Human Rights

School shootings, abortions, and futures snuffed out

Barack ObamaThe majority of those who died today were children – beautiful little kids between the ages of five and ten years old. They had their entire lives ahead of them – birthdays, graduations, weddings, kids of their own.

So said President Barack Obama in his heartfelt reaction to the Connecticut school shooting that rent hearts and churned stomachs on Friday. For all the chattering class’s subsequent arguing about gun control, mental health screening, violent video games, school security, etc., the hard truth is that the crimes of a madman can’t always be predicted or prevented. Hopefully the victims’ families find some comfort in the president’s words, and hopefully the facts that eventually become clear will inform responsible measures to reduce the likelihood of future shootings.

But at the risk of being seen as politicizing the situation further, I can’t help but notice the incongruity of hearing these words from a man for whom killing “beautiful little kids” is a fundamental right and cherished political plank, when those kids happen to be inside a womb (or are just minutes past escaping one against their mothers’ wishes), rationalized away with the most halfhearted of reasoning.

Particularly striking is the way Obama framed the tragedy’s weight around the futures these children were robbed of – dreams that will never be realized, joys that will never be shared, experiences that will never be had, contributions that will never be given. Without realizing it, he was making one of the most underrated cases against the prenatal violence he champions. Abort73 summarizes Prof. Don Marquis’s Future Like Ours argument:

Instead of basing the morality of abortion on either of the above categories, he suggested that we address abortion within the larger discussion of the ethics of killing. That is, before we make any moral decisions about abortion, we should ask: what makes killing wrong in the first place? According to Marquis, killing is not wrong because it shows the killer to be barbaric nor because it leaves friends and relatives left behind saddened. Rather, killing is wrong primarily because of the effect it has on the victim. Killing deprives the victim of life. The loss of one’s life is the greatest possible loss anyone can suffer. It “deprives one of all the experiences, activities, projects, and enjoyments that would otherwise have constituted one’s future.” It is not merely changing the biological state of a victim from alive to dead that it is wrong, but the effect of that change on the victim’s future, which forever is taken away. In Marquis’ own words: “When I am killed, I am deprived both of what I now value which would have been part of my future personal life, but also what I would come to value.” His conclusion: what makes killing any adult human being wrong is “the loss of his or her future.”

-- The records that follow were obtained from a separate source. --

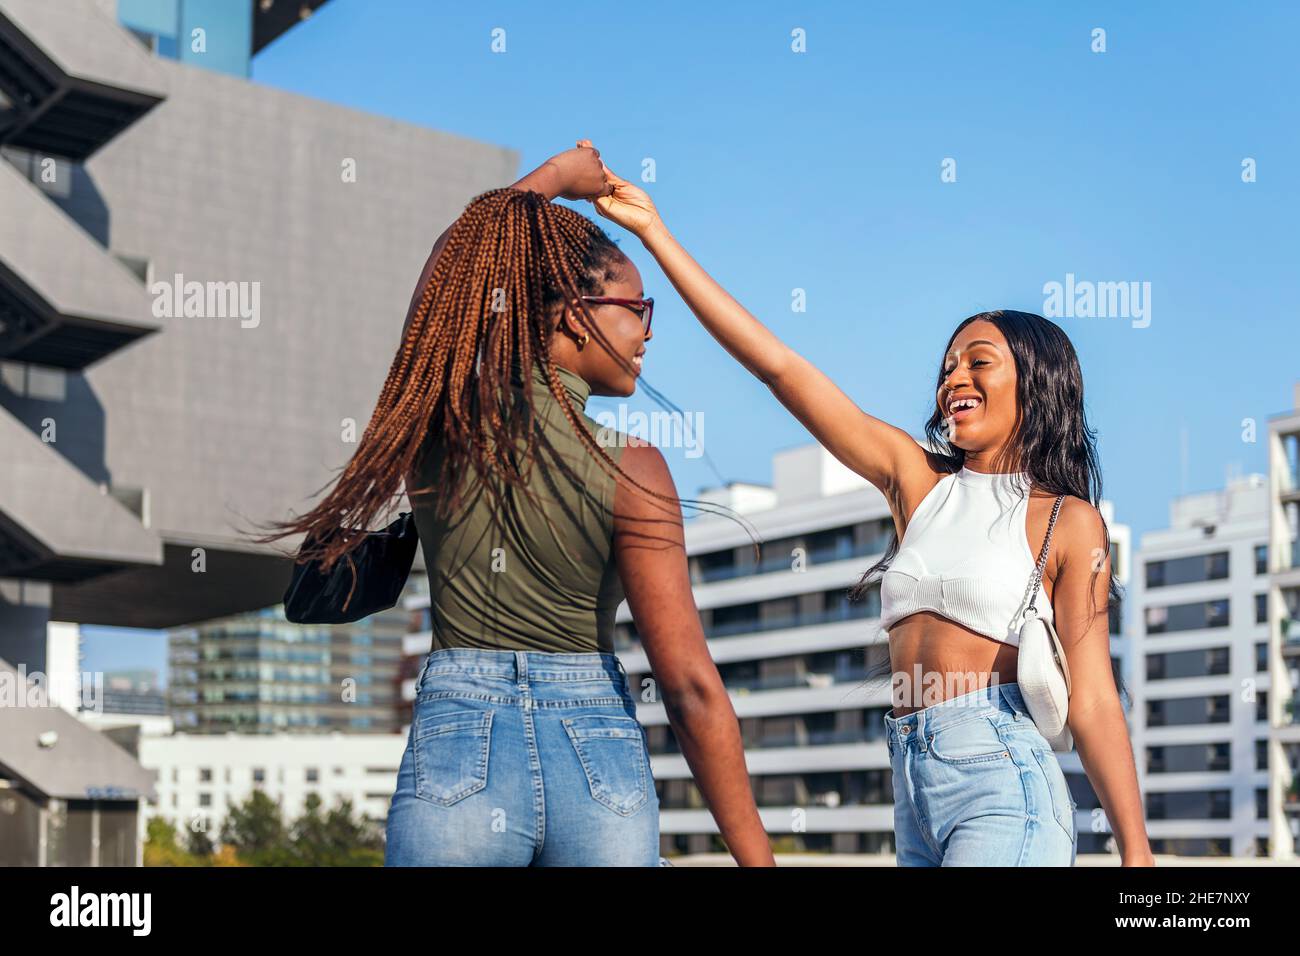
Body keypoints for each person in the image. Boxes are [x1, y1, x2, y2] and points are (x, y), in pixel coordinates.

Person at [584, 156, 1154, 866]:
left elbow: (1094, 695)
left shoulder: (1068, 521)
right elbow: (780, 368)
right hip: (911, 785)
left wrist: (1137, 851)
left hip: (1004, 779)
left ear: (1036, 383)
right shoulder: (917, 481)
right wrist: (657, 234)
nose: (955, 378)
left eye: (979, 362)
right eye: (948, 366)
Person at [252, 145, 774, 866]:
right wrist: (758, 858)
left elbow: (448, 277)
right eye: (636, 308)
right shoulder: (634, 467)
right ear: (572, 317)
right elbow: (688, 687)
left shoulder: (441, 423)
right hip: (598, 760)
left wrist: (553, 178)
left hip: (457, 745)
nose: (649, 329)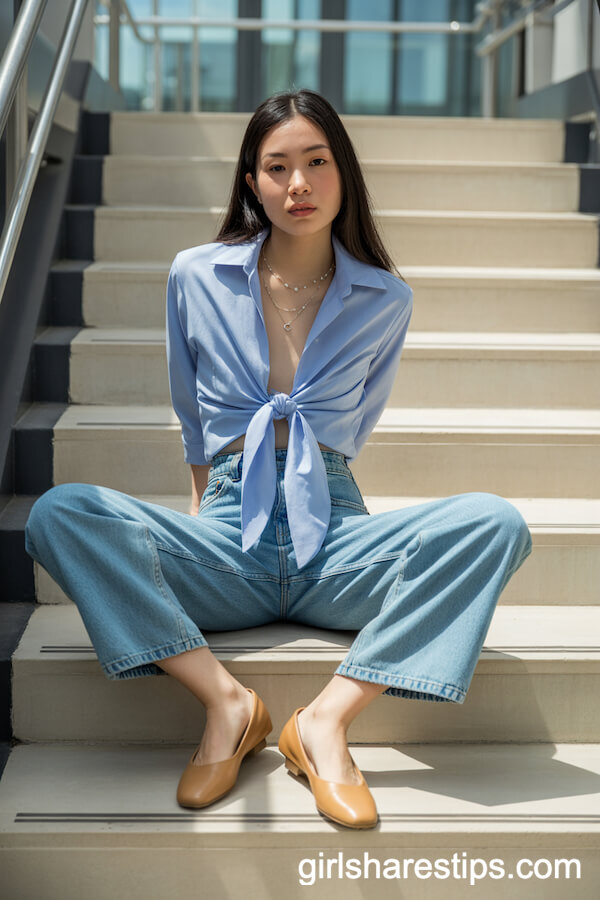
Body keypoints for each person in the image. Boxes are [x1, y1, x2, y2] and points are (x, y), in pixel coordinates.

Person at [24, 88, 533, 831]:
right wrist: (205, 525)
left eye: (316, 162)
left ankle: (324, 722)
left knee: (493, 523)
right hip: (230, 527)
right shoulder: (196, 275)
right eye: (277, 167)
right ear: (251, 183)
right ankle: (229, 705)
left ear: (343, 171)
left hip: (335, 534)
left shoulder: (386, 298)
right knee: (62, 512)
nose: (299, 184)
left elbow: (352, 428)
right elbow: (193, 419)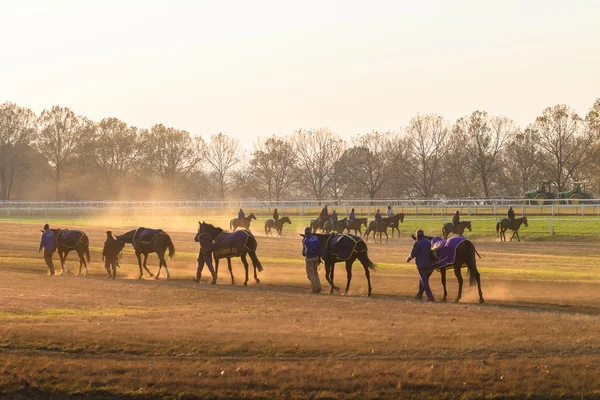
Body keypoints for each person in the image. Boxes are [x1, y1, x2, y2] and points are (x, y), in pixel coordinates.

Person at [406, 229, 435, 302]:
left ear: (417, 236)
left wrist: (408, 258)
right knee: (422, 279)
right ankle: (419, 295)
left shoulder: (417, 243)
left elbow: (413, 254)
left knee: (424, 280)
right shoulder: (428, 242)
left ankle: (430, 297)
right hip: (429, 264)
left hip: (421, 264)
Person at [302, 227, 322, 293]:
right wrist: (319, 258)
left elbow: (306, 251)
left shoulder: (306, 240)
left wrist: (305, 253)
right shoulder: (316, 238)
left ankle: (315, 288)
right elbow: (319, 248)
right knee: (315, 273)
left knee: (310, 274)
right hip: (316, 257)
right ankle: (319, 287)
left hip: (309, 258)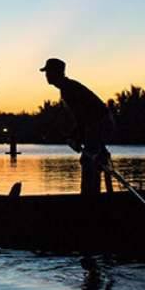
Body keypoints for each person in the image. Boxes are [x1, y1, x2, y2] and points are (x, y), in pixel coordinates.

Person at [40, 58, 115, 195]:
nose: (46, 75)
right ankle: (97, 193)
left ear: (56, 73)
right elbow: (80, 118)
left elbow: (82, 117)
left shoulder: (68, 89)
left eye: (48, 72)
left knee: (88, 160)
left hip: (100, 123)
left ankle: (88, 197)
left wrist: (77, 137)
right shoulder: (67, 87)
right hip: (98, 123)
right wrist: (75, 136)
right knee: (97, 158)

Marquis adds that this explanation for the wrongness of killing should be preferred if it fits with our natural intuitions about killing and if there is no other better explanation. In addition, he finds his explanation to be supported by several considerations: (1) it explains why many regard killing as one of the worst crimes (i.e., killing is regarded as so horrible because of the great loss it causes); (2) it is incompatible with the view that it is only wrong to kill beings that are biologically human (i.e., it would be wrong to kill any being with a valuable future, like aliens and some animals); (3) it does not necessarily entail that euthanasia is wrong (since those who face an incurable future of pain would not lose a future of value); and (4) it accounts for the wrongness of killing newborns and infants (since they indeed have futures of value like adults).

Thus, if the primary reason for the wrongness of killing is that it deprives one of his or her future, then this has obvious implications for abortion. Every normal fetus, just like you or me, has “a set of experiences, projects, activities, and such which are identical with the futures of adult human beings and are identical with the futures of young children.” Since fetuses have a “future like ours,” then it follows that abortion is a serious moral wrong. Thus, it is not the category of “being human” or “being a person” that ultimately makes the moral difference in abortion, but the category of having “future like ours.” Just as it would be wrong to arbitrarily kill someone like you or me, since we have valuable futures full of a variety of experiences and enjoyments, it is equally wrong to kill fetuses, because they also have valuable futures. Lastly, under this theory abortion could only be justified if another life (e.g., the life of the mother) was threatened by not aborting.

However unending debate over value questions like ensoulment may be, it’s indisputable that unborn babies have futures every bit as unpredictable and potential-filled as Sandy Hook Elementary’s students, and that abortion takes them away just as surely as a hail of bullets. If the latter’s futures are valuable enough to make their deaths a travesty, then the same holds true for the former.

Yes, a school shooting is more horrific than an abortion because the former involves many tangential horrors the latter doesn’t – the fear and confusion of a victim who knows something is coming, the pain they perceive that many abortion victims don’t, and the emotional torment their loss inflicts upon their loved ones. But the core effect on both victims is the same.

Violence against our young is unthinkable to most of us, and it rightfully incur our deepest hostility…except for the ones we’ve deluded ourselves into thinking don’t count. If only the pain of events like Friday’s spurred us to reflect on all the “birthdays, graduations, weddings, [and] kids” we allow to be extinguished.